* _WORK INSTRUCTION_
Take the line that contains "List each element's" in the data below and each line after it, through the last, and repeat them unchanged.

======

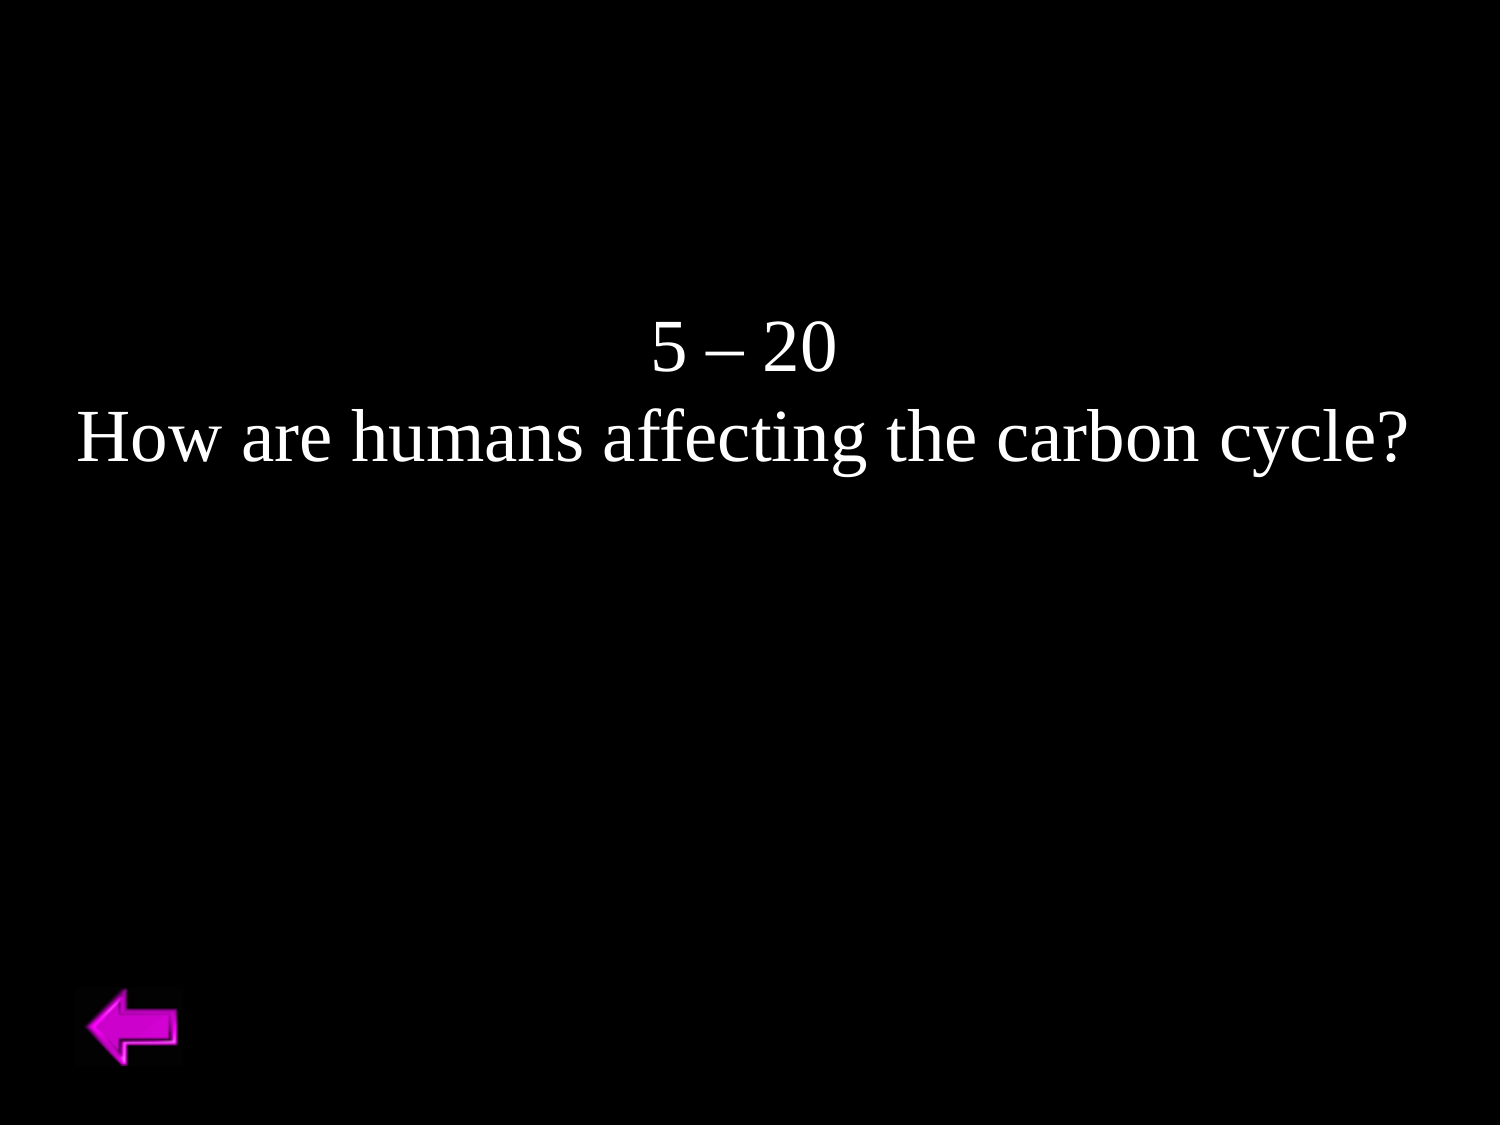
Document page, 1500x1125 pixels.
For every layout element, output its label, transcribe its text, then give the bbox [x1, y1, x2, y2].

text_box 5 – 20 How are humans affecting the carbon cycle? [12, 289, 1475, 484]
picture [74, 987, 183, 1066]
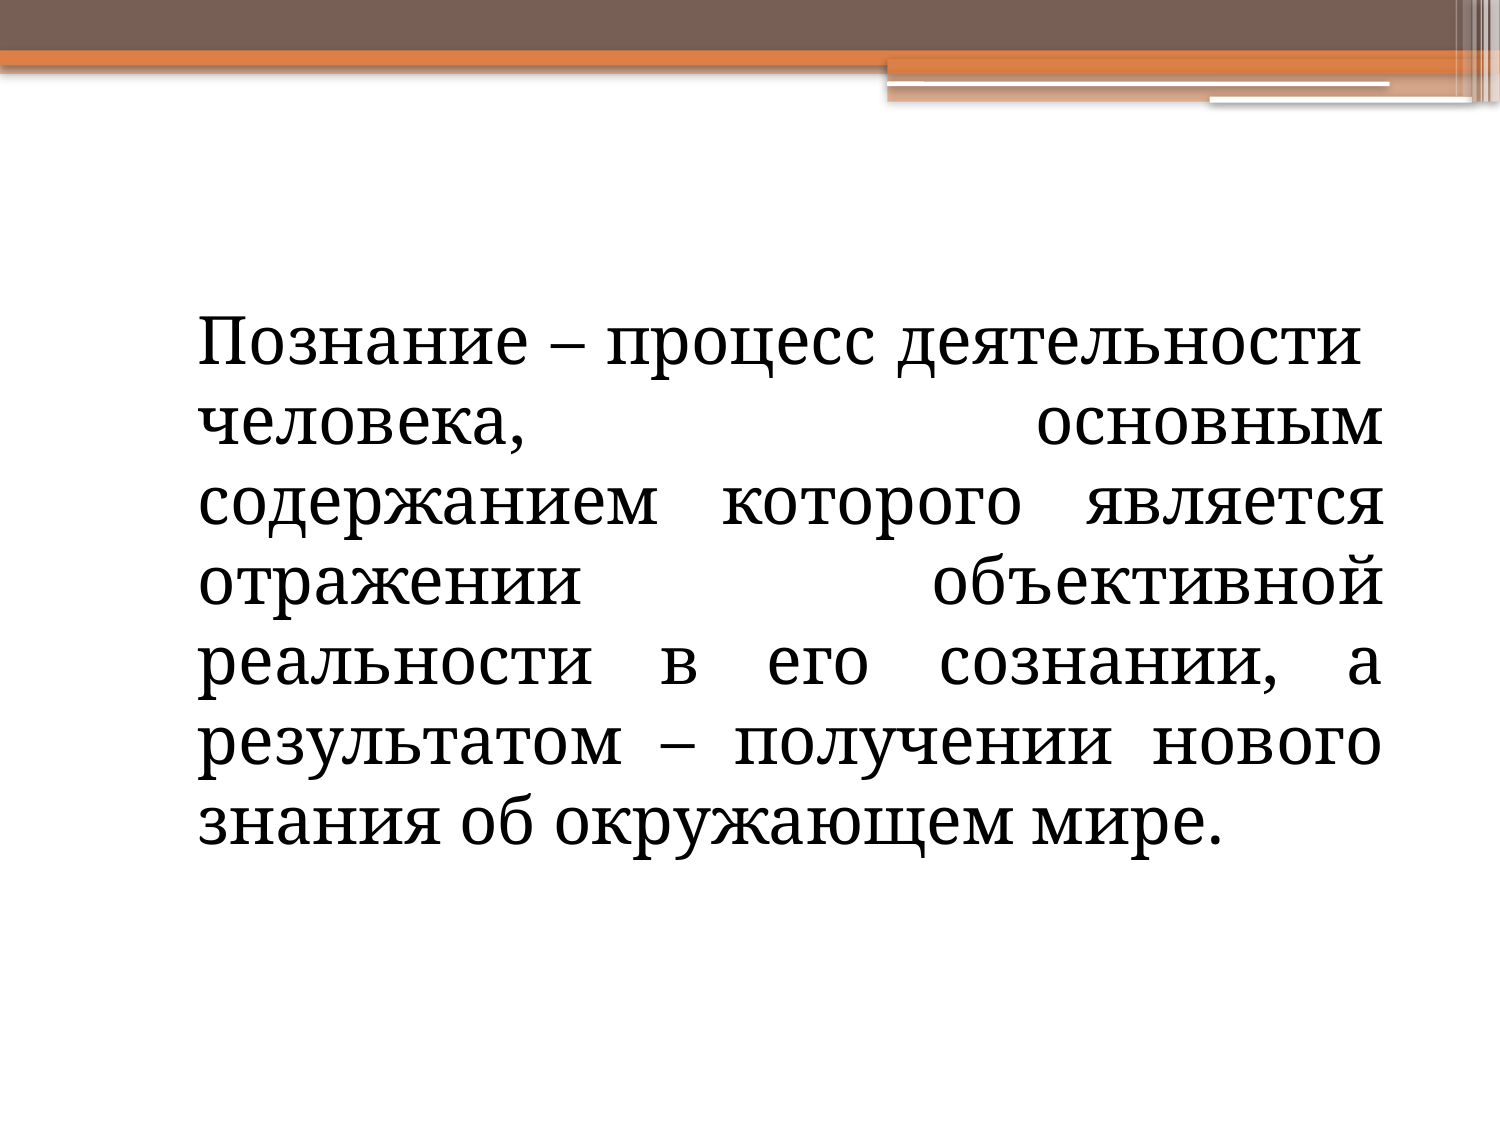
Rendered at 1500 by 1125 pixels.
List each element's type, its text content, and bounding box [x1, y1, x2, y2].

text_box Познание – процесс деятельности человека, основным содержанием которого является отражении объективной реальности в его сознании, а результатом – получении нового знания об окружающем мире. [182, 290, 1400, 866]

======

* _OUTPUT BELOW_
List each element's type, its text content, and bounding box [x1, y1, x2, y2].

text_box Познание – процесс деятельности человека, основным содержанием которого является отражении объективной реальности в его сознании, а результатом – получении нового знания об окружающем мире. [182, 290, 1400, 866]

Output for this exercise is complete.